#### 読解テキスト:
+++++
最近も、こちらの記事で言及したのだが、ここではKOSPIの不可解な上昇について言及している。

なお、4月末でも元気に上昇している。
恐らくはKOSPI 7,000の世界は、5月半ばにも実現するのだろう。このKOSPIの続伸の理由は、AI用の販売拡大とメモリー価格の上昇であり、市場に依存している部分が大きい。
利益の構造が問題
ちなみにこの話、喜んで良いものかというと、ちょっと微妙だ。

「利益が上がったなら、給料あげろ」と迫ってくるのが労働者で、これも解決の意図は見えていない。
サムスン電子、半導体だけで営業利益5.7兆円…過去最高の営業利益の94%
登録:2026-04-30 19:22 修正:2026-05-01 10:22
サムスン電子の今年第1四半期(1~3月)の半導体事業部門の営業利益は53兆7千億ウォン(約5.7兆円)で、過去最高を記録した。全社の営業利益の93.9%を半導体事業で上げたことになる。半導体の営業利益率は66%まで上昇した。
ハンギョレ新聞より
そして、半導体だけでほぼ94%の利益を叩き出している構図も不健全である。
もちろん、利益が出ていることは良いことではあるが、事業ポートフォリオとしては極端に偏っていて、市況が反転した瞬間に業績全体が崩れるリスクを抱えている。
Samsungの2ナノ歩留まり不振でQualcommがTSMCへ傾斜、韓国半導体産業で二極化が深刻化
2026-04-10 16:05 (GMT+9)
半導体業界において、Samsung Electronicsのファウンドリ(半導体受託生産)事業が新たな難局に直面する一方、メモリ市場ではSK Hynixを中心とした超好況が続いており、韓国の半導体産業内での「二極化」現象が顕著になっている。
~~略~~
決定的な理由は、Samsung Electronicsの2ナノプロセスにおける歩留まり(良品率)がいまだ低く、不安定である点と指摘されている。
Financeより
実は次世代の2nmプロセスの歩留まりが改善していない状態ので、受注先から大変不評なのである。
+++++
#### 確認するデータ:
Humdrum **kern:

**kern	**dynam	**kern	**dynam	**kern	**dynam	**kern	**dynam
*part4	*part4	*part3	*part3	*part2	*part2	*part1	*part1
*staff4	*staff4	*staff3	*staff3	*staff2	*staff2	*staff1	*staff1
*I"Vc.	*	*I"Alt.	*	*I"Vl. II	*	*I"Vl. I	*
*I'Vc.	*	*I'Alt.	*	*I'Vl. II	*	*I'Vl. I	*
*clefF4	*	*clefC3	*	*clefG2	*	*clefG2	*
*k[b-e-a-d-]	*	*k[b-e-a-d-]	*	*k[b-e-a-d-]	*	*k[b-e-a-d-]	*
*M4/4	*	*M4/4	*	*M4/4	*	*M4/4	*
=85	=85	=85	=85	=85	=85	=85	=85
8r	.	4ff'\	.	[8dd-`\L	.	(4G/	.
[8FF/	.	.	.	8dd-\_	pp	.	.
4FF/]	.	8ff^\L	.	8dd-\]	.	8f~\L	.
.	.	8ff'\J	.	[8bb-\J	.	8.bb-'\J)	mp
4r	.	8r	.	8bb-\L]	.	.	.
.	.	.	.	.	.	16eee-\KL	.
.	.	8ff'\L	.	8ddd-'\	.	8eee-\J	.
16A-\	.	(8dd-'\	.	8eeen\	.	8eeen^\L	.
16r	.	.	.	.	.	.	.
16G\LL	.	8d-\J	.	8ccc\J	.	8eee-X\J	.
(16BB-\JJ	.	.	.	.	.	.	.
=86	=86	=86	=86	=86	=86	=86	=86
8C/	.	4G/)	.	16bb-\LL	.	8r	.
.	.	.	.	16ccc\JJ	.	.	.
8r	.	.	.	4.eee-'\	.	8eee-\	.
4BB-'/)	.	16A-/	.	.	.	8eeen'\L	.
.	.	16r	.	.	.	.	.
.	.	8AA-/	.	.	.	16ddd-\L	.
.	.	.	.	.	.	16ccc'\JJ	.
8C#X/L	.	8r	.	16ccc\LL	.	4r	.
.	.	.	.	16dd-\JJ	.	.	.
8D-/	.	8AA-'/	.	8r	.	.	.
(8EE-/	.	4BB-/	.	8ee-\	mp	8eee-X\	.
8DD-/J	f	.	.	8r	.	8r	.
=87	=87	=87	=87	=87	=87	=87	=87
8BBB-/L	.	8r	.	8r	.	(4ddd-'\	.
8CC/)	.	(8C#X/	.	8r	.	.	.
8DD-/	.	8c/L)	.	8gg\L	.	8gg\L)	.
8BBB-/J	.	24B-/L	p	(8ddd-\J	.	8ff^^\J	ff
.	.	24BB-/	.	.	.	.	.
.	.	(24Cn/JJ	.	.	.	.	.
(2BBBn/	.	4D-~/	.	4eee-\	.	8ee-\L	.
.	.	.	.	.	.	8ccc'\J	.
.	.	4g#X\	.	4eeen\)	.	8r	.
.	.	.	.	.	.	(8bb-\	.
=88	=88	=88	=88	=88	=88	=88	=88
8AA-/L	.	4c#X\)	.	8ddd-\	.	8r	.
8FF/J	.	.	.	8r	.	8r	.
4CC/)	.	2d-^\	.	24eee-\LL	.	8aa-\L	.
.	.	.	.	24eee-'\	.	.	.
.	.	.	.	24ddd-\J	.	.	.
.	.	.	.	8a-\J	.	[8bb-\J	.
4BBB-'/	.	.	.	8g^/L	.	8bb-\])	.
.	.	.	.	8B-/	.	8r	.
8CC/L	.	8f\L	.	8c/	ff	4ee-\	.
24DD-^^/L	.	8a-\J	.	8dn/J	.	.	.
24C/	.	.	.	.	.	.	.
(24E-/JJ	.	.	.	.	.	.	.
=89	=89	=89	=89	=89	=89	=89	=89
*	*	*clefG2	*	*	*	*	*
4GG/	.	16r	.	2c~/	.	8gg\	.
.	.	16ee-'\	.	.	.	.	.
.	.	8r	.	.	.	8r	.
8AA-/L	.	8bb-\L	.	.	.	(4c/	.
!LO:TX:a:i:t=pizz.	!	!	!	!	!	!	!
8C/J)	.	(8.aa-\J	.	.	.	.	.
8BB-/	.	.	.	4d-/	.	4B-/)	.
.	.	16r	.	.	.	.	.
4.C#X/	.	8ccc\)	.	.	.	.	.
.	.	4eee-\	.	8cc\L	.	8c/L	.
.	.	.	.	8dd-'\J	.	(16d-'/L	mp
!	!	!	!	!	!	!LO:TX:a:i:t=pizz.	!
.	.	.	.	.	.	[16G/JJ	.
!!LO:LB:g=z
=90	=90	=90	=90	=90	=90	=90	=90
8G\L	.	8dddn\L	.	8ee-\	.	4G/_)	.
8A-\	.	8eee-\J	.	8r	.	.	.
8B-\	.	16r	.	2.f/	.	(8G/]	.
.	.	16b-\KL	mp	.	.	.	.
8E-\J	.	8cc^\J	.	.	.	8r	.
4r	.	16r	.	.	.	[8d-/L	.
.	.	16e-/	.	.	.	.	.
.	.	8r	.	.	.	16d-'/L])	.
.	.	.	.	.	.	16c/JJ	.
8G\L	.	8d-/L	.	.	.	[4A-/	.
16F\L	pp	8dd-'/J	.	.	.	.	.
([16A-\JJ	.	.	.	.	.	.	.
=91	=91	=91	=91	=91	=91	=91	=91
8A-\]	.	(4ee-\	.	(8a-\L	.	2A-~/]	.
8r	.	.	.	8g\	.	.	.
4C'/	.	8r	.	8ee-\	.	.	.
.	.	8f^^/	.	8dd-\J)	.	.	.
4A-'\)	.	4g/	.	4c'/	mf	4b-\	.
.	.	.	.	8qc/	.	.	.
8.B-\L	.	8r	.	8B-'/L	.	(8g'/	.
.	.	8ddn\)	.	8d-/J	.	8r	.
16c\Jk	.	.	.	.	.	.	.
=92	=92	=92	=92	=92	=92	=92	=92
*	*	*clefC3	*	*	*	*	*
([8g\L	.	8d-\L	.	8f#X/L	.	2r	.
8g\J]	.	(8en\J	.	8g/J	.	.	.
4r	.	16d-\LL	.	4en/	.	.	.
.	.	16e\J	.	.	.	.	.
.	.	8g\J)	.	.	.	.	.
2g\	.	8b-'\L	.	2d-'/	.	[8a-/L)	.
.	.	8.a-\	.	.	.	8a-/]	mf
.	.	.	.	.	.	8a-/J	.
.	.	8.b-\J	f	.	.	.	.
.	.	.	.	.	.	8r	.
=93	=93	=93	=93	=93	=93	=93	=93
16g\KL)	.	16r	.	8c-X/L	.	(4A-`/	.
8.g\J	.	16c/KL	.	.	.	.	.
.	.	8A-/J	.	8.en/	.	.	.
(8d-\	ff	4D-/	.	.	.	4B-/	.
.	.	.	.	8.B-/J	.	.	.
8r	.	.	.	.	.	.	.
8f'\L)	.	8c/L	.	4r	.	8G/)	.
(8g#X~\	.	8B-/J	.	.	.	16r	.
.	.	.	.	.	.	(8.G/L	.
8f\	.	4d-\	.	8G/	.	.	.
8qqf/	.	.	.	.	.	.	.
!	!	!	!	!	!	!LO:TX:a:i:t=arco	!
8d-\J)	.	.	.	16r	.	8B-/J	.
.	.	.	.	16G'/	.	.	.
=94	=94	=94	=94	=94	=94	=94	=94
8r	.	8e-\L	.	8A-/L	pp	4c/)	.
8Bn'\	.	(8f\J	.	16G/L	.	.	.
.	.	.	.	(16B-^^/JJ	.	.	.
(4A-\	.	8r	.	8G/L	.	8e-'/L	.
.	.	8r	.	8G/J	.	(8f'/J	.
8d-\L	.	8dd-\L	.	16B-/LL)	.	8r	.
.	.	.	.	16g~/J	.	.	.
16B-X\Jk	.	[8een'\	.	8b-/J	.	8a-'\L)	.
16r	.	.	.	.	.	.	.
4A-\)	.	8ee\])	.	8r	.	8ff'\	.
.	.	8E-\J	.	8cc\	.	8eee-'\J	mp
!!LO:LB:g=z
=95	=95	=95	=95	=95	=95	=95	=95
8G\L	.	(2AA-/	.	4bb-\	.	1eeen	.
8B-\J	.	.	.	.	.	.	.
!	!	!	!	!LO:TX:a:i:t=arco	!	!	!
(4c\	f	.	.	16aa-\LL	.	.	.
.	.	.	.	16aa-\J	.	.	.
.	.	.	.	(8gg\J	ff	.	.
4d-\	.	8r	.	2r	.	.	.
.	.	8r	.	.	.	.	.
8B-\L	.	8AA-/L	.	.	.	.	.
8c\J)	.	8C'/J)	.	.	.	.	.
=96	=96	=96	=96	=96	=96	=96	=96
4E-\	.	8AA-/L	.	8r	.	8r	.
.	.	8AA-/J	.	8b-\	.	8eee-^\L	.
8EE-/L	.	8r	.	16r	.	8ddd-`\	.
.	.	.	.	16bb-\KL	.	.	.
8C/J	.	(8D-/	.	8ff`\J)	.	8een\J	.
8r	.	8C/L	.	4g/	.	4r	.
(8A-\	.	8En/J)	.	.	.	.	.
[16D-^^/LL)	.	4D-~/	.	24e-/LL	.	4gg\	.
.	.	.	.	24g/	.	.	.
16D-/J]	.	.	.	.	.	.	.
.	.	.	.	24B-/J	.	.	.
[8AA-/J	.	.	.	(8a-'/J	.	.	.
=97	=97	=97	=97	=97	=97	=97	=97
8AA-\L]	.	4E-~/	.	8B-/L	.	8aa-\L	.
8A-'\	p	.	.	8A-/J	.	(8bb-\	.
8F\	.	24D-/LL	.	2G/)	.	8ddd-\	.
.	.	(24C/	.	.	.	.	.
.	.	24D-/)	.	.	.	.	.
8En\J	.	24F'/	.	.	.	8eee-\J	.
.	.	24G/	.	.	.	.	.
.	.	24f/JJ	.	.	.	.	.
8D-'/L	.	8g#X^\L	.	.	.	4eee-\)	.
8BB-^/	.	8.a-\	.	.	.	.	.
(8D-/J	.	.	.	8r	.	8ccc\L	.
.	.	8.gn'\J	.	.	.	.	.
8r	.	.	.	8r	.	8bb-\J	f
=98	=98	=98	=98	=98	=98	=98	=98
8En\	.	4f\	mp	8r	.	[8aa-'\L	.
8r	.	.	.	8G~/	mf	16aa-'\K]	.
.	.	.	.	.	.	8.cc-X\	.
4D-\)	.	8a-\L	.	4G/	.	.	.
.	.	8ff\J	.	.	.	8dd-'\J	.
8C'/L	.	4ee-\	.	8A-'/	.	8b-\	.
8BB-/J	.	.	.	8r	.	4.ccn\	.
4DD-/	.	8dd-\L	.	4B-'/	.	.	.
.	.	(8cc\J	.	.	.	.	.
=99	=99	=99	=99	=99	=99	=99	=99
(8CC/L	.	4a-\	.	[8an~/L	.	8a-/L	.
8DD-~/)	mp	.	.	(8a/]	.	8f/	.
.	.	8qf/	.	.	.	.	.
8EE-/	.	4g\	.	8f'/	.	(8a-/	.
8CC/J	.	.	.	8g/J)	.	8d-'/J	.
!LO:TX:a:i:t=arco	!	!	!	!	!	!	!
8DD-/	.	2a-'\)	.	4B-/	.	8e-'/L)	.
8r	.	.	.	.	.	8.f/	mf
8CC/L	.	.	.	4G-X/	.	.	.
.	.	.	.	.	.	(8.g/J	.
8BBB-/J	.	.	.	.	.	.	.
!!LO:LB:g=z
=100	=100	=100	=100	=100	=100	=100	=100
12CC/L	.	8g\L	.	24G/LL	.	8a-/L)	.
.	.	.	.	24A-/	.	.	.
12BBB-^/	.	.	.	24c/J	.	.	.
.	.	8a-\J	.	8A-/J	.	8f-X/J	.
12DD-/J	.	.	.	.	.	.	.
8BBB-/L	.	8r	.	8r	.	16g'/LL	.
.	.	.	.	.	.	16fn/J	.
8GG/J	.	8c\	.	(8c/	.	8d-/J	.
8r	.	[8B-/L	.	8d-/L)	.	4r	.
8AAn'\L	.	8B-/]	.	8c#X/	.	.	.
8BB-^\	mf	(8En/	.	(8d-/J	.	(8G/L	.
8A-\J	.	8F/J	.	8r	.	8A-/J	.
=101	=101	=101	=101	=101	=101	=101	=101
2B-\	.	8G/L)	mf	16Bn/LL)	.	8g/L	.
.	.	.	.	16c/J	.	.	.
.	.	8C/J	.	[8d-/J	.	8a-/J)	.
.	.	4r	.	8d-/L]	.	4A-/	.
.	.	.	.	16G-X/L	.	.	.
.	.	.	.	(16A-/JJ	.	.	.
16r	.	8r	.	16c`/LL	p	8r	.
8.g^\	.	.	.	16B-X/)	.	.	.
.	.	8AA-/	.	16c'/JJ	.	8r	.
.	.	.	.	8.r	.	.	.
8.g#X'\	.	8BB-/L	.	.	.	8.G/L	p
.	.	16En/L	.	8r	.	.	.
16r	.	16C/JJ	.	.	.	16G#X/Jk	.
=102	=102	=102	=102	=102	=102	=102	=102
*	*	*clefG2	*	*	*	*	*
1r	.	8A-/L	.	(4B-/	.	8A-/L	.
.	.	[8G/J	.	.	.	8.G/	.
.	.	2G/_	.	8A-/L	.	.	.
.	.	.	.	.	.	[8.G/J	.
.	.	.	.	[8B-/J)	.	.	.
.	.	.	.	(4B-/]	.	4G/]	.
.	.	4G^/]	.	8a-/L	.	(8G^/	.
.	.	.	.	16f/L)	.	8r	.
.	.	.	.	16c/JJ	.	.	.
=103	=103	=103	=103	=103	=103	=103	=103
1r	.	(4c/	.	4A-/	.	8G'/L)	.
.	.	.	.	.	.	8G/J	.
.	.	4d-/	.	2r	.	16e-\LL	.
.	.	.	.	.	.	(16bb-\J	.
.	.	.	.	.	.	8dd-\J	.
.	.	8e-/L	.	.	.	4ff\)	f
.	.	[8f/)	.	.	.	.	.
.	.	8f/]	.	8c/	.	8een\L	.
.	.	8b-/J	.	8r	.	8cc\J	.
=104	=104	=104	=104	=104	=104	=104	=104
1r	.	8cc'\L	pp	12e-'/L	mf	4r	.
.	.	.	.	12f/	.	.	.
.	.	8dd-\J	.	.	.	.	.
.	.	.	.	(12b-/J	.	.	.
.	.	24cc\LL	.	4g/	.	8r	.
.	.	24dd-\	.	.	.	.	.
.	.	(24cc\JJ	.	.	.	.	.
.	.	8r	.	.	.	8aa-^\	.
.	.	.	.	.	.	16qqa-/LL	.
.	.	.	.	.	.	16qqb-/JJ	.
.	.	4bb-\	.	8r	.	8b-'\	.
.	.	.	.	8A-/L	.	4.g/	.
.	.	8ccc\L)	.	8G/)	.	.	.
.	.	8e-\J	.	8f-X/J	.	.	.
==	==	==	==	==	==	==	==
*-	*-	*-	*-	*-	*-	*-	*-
+++++
#### やるべきこと:
読解テキストのうち、「なお、4月末でも元気に上昇している。」から始まり「2026-04-10 16:05 (GMT+9)」までの部分を、一字も変えずに書き写してください。

#### 完成した課題:
なお、4月末でも元気に上昇している。
恐らくはKOSPI 7,000の世界は、5月半ばにも実現するのだろう。このKOSPIの続伸の理由は、AI用の販売拡大とメモリー価格の上昇であり、市場に依存している部分が大きい。
利益の構造が問題
ちなみにこの話、喜んで良いものかというと、ちょっと微妙だ。

「利益が上がったなら、給料あげろ」と迫ってくるのが労働者で、これも解決の意図は見えていない。
サムスン電子、半導体だけで営業利益5.7兆円…過去最高の営業利益の94%
登録:2026-04-30 19:22 修正:2026-05-01 10:22
サムスン電子の今年第1四半期(1~3月)の半導体事業部門の営業利益は53兆7千億ウォン(約5.7兆円)で、過去最高を記録した。全社の営業利益の93.9%を半導体事業で上げたことになる。半導体の営業利益率は66%まで上昇した。
ハンギョレ新聞より
そして、半導体だけでほぼ94%の利益を叩き出している構図も不健全である。
もちろん、利益が出ていることは良いことではあるが、事業ポートフォリオとしては極端に偏っていて、市況が反転した瞬間に業績全体が崩れるリスクを抱えている。
Samsungの2ナノ歩留まり不振でQualcommがTSMCへ傾斜、韓国半導体産業で二極化が深刻化
2026-04-10 16:05 (GMT+9)